Metorikku is provided with a docker image.
You can use this docker to deploy metorikku in container based environments (we're using Nomad by HashiCorp).
Check out this docker-compose for a full example of all the different parameters available and how to set up a cluster.
Currently the image only supports running metorikku in a spark cluster mode with the standalone scheduler.
The image can also be used to run E2E tests of a metorikku job. Check out an example of running a kafka 2 kafka E2E with docker-compose here
Metorikku supports adding custom code as a step. This requires creating a JAR with the custom code. Check out the UDF examples directory for a very simple example of such a JAR.
The only thing important in this JAR is that you have an object with the following method:
object SomeObject {
def run(ss: org.apache.spark.sql.SparkSession, metricName: String, dataFrameName: String, params: Option[Map[String, String]]): Unit = {}
}
Inside the run function do whatever you feel like, in the example folder you'll see that we registered a new UDF.
Once you have a proper scala file and a build.sbt
file you can run sbt package
to create the JAR.
When you have the newly created JAR (should be in the target folder), copy it to the spark cluster (you can of course also deploy it to your favorite repo).
You must now include this JAR in your spark-submit command by using the --jars
flag, or if you're using java to run add it to the -cp
flag.
Now all that's left is to add it as a new step in your metric:
- dataFrameName: dataframe
classpath: com.example.SomeObject
params:
param1: value1
This will trigger your run
method with the above dataFrameName.
Check out the built-in code steps here.
NOTE: If you added some dependencies to your custom JAR build.sbt you have to either use sbt-assembly to add them to the JAR or you can use the --packages
when running the spark-submit command
Metorikku supports reading and saving tables with Apache hive metastore. To enable hive support via spark-submit (assuming you're using MySQL as Hive's DB but any backend can work) send the following configurations:
spark-submit \
--packages mysql:mysql-connector-java:5.1.75 \
--conf spark.sql.catalogImplementation=hive \
--conf spark.hadoop.javax.jdo.option.ConnectionURL="jdbc:mysql://localhost:3306/hive?useSSL=false&createDatabaseIfNotExist=true" \
--conf spark.hadoop.javax.jdo.option.ConnectionDriverName=com.mysql.jdbc.Driver \
--conf spark.hadoop.javax.jdo.option.ConnectionUserName=user \
--conf spark.hadoop.javax.jdo.option.ConnectionPassword=pass \
--conf spark.sql.warehouse.dir=/warehouse ...
NOTE: If you're running via the standalone metorikku you can use system properties instead (-Dspark.hadoop...
) and you must add the MySQL connector JAR to your class path via -cp
This will enable reading from the metastore.

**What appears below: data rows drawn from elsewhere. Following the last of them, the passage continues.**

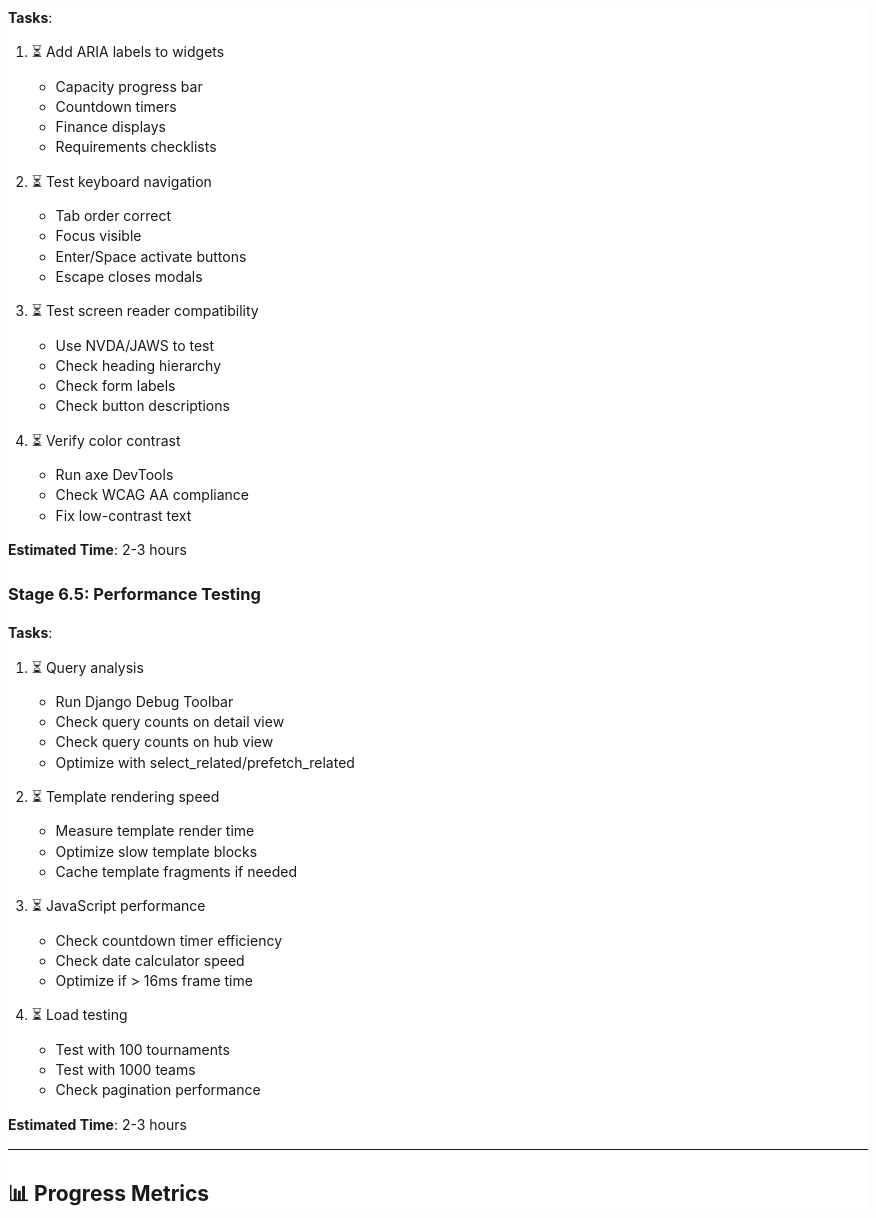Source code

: **Tasks**:
1. ⏳ Add ARIA labels to widgets
   - Capacity progress bar
   - Countdown timers
   - Finance displays
   - Requirements checklists

2. ⏳ Test keyboard navigation
   - Tab order correct
   - Focus visible
   - Enter/Space activate buttons
   - Escape closes modals

3. ⏳ Test screen reader compatibility
   - Use NVDA/JAWS to test
   - Check heading hierarchy
   - Check form labels
   - Check button descriptions

4. ⏳ Verify color contrast
   - Run axe DevTools
   - Check WCAG AA compliance
   - Fix low-contrast text

**Estimated Time**: 2-3 hours

### Stage 6.5: Performance Testing

**Tasks**:
1. ⏳ Query analysis
   - Run Django Debug Toolbar
   - Check query counts on detail view
   - Check query counts on hub view
   - Optimize with select_related/prefetch_related

2. ⏳ Template rendering speed
   - Measure template render time
   - Optimize slow template blocks
   - Cache template fragments if needed

3. ⏳ JavaScript performance
   - Check countdown timer efficiency
   - Check date calculator speed
   - Optimize if > 16ms frame time

4. ⏳ Load testing
   - Test with 100 tournaments
   - Test with 1000 teams
   - Check pagination performance

**Estimated Time**: 2-3 hours

---

## 📊 Progress Metrics
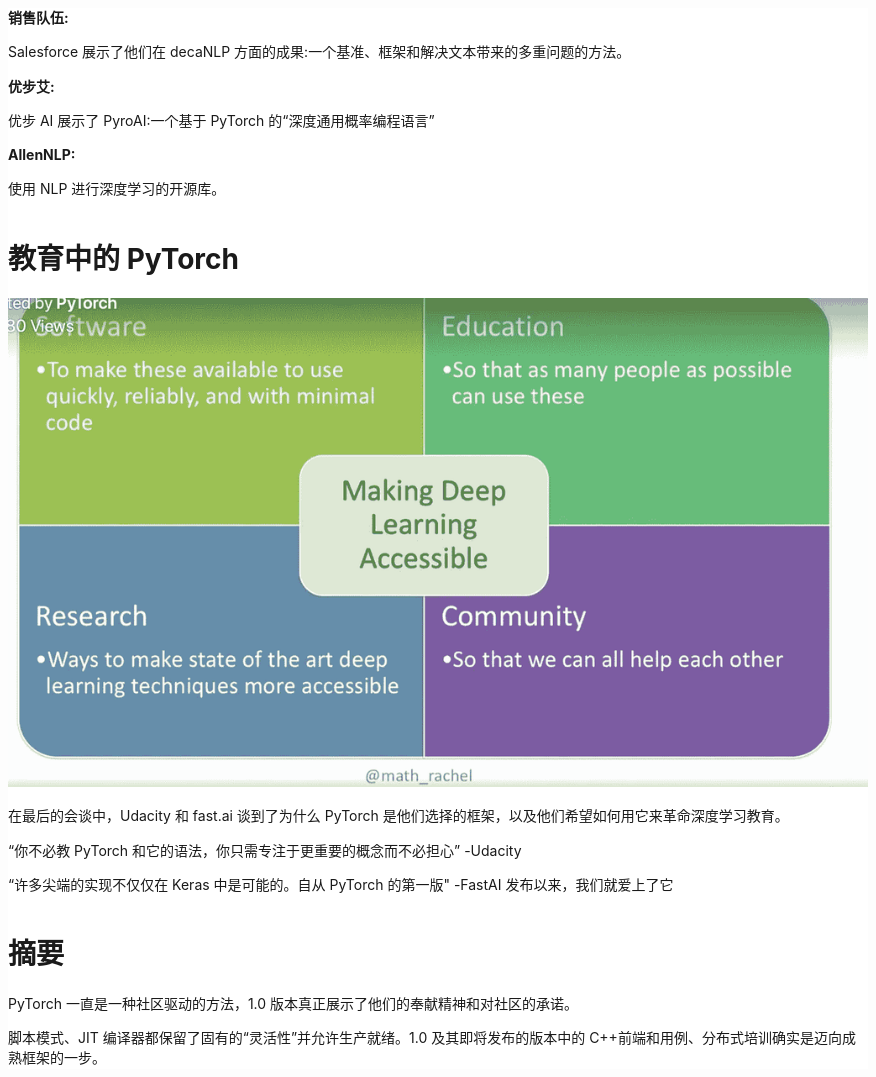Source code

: **销售队伍:**

Salesforce 展示了他们在 decaNLP 方面的成果:一个基准、框架和解决文本带来的多重问题的方法。

**优步艾:**

优步 AI 展示了 PyroAI:一个基于 PyTorch 的“深度通用概率编程语言”

**AllenNLP:**

使用 NLP 进行深度学习的开源库。

# 教育中的 PyTorch

![](img/e254e00a32ca622b8edfeea6026340c0.png)

在最后的会谈中，Udacity 和 fast.ai 谈到了为什么 PyTorch 是他们选择的框架，以及他们希望如何用它来革命深度学习教育。

“你不必教 PyTorch 和它的语法，你只需专注于更重要的概念而不必担心”
-Udacity

“许多尖端的实现不仅仅在 Keras 中是可能的。自从 PyTorch 的第一版"
-FastAI 发布以来，我们就爱上了它

# 摘要

PyTorch 一直是一种社区驱动的方法，1.0 版本真正展示了他们的奉献精神和对社区的承诺。

脚本模式、JIT 编译器都保留了固有的“灵活性”并允许生产就绪。1.0 及其即将发布的版本中的 C++前端和用例、分布式培训确实是迈向成熟框架的一步。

To write an external table to the metastore you need to add tableName to your output configuration:
...
output:
- dataFrameName: moviesWithRatings
outputType: Parquet
outputOptions:
saveMode: Overwrite
path: moviesWithRatings.parquet
tableName: hiveTable
overwrite: true
Only file formats are supported for table saves (Parquet, CSV, JSON).
To write a managed table (that will reside in the warehouse dir) simply omit the path in the output configuration.
To change the default database you can add the following to the job configuration:
...
catalog:
database: some_database
...
Check out the examples and the E2E test
See the LICENSE file for license rights and limitations (MIT).